Task requirements:
Answer from the climbing log below:
1. In which quarry did the writer and Cameron try to climb on Monday?
2. On what crag near Calpe are Direct de UBSA and Via Valencianos?
3. Which ridge did the outing with the Falkirk Community Trust Team climb?

Text excerpt:
On Monday Cameron and I tried to get a few climbs done in Ratho Quarry before the rain arrived. However, we only managed one route before having to move inside to the climbing wall to avoid a proper soaking.
Today Nettle and I went for an early nip up Tinto Hill before having to head off to other things, but good to get out despite the drizzle and wind.
Graham, Damien, Derek, Euan, Ivor, Michael, Nic, Niv and I are just back from a few days in Spain climbing on the Costa Blanca and celebrating Graham’s upcoming wedding. On Tuesday we climbed at Sella, mostly in the Techo del Rino area.
On Wednesday Euan and Graham climbed Direct de UBSA and Derek, Ivor and I climbed Via Valencianos with the upper corner pitches of Polvos Magicos. Both these lines are on the impressive and atmospheric Penon d’Ifach near Calpe and give 8 to 10 pitches of climbing. The routes have some bolts and fixed gear, but a light rack and some cord for threads are definitely worth taking. The crux pitch of Via Valencianos is very polished and not a soft touch for the grade.
Meanwhile Damien, Michael, Nic and Niv headed to Toix, again near Calpe, for some routes and deep water soloing.
An very good, if short, trip in excellent company. Euan will put some photos on Facebook when he gets the opportunity.
John and I were out today with a Falkirk Community Trust Team of Gayle, Isobel, Lorn, Mary, Sarah and Wilson. We climbed Curved Ridge on Buachaille Etive Mor including taking in Crowberry Tower.

Information provided:

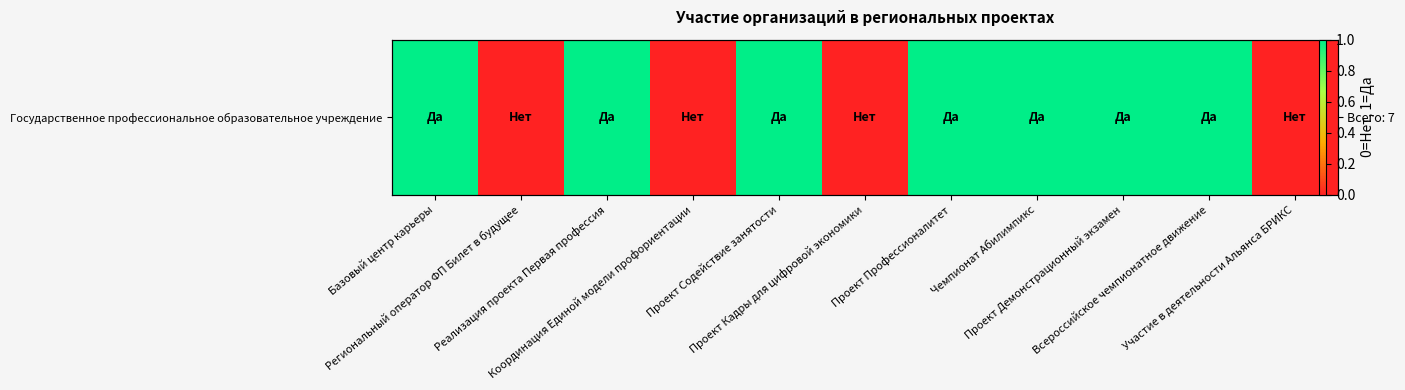

What is the difference between the maximum and minimum values?

1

Answer below:
1. Ratho Quarry
2. Penon d’Ifach
3. Curved Ridge on Buachaille Etive Mor